--- START ---

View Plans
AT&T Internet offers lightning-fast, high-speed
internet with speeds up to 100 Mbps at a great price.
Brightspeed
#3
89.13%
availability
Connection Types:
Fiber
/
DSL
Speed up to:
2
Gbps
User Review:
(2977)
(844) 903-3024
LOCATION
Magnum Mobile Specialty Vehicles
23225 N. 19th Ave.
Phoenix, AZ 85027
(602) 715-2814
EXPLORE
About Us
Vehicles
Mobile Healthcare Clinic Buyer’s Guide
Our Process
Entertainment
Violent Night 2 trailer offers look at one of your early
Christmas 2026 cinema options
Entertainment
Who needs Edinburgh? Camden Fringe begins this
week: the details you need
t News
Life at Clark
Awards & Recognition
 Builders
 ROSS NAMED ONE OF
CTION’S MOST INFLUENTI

--- END ---
--- START ---

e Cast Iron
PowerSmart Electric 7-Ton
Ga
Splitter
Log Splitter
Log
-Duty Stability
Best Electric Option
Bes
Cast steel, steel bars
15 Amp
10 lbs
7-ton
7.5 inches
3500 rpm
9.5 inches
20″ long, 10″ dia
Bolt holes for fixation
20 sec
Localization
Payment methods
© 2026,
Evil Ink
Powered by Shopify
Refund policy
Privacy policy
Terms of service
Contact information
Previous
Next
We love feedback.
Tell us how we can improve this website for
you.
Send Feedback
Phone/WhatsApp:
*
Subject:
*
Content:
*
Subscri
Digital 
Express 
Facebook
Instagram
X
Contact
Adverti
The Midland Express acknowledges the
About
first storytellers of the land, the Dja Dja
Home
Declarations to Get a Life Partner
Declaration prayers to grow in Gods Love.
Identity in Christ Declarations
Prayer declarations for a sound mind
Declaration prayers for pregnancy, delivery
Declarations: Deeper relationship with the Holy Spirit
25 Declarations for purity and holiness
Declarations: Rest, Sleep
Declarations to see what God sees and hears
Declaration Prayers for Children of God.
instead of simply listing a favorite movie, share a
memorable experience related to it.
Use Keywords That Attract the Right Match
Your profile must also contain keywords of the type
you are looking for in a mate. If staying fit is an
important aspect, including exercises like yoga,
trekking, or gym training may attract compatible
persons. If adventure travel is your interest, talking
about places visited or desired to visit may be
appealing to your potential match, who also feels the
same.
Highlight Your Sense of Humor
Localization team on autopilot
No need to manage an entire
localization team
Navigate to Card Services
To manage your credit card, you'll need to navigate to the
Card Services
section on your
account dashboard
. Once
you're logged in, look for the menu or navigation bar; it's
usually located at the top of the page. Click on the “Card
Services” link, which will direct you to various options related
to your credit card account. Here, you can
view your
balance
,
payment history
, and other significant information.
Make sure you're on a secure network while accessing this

--- END ---

TASK BRIEF -> Present the lines between the one holding "e Cast Iron" and the one holding "trekking, or gym", inclusive, as a Markdown table with the columns No. and Line, numbering each row and omitting any blank lines.

TASK OUTPUT ->
| No. | Line |
|---|---|
| 1 | e Cast Iron |
| 2 | PowerSmart Electric 7-Ton |
| 3 | Ga |
| 4 | Splitter |
| 5 | Log Splitter |
| 6 | Log |
| 7 | -Duty Stability |
| 8 | Best Electric Option |
| 9 | Bes |
| 10 | Cast steel, steel bars |
| 11 | 15 Amp |
| 12 | 10 lbs |
| 13 | 7-ton |
| 14 | 7.5 inches |
| 15 | 3500 rpm |
| 16 | 9.5 inches |
| 17 | 20″ long, 10″ dia |
| 18 | Bolt holes for fixation |
| 19 | 20 sec |
| 20 | Localization |
| 21 | Payment methods |
| 22 | © 2026, |
| 23 | Evil Ink |
| 24 | Powered by Shopify |
| 25 | Refund policy |
| 26 | Privacy policy |
| 27 | Terms of service |
| 28 | Contact information |
| 29 | Previous |
| 30 | Next |
| 31 | We love feedback. |
| 32 | Tell us how we can improve this website for |
| 33 | you. |
| 34 | Send Feedback |
| 35 | Phone/WhatsApp: |
| 36 | * |
| 37 | Subject: |
| 38 | * |
| 39 | Content: |
| 40 | * |
| 41 | Subscri |
| 42 | Digital  |
| 43 | Express  |
| 44 | Facebook |
| 45 | Instagram |
| 46 | X |
| 47 | Contact |
| 48 | Adverti |
| 49 | The Midland Express acknowledges the |
| 50 | About |
| 51 | first storytellers of the land, the Dja Dja |
| 52 | Home |
| 53 | Declarations to Get a Life Partner |
| 54 | Declaration prayers to grow in Gods Love. |
| 55 | Identity in Christ Declarations |
| 56 | Prayer declarations for a sound mind |
| 57 | Declaration prayers for pregnancy, delivery |
| 58 | Declarations: Deeper relationship with the Holy Spirit |
| 59 | 25 Declarations for purity and holiness |
| 60 | Declarations: Rest, Sleep |
| 61 | Declarations to see what God sees and hears |
| 62 | Declaration Prayers for Children of God. |
| 63 | instead of simply listing a favorite movie, share a |
| 64 | memorable experience related to it. |
| 65 | Use Keywords That Attract the Right Match |
| 66 | Your profile must also contain keywords of the type |
| 67 | you are looking for in a mate. If staying fit is an |
| 68 | important aspect, including exercises like yoga, |
| 69 | trekking, or gym training may attract compatible |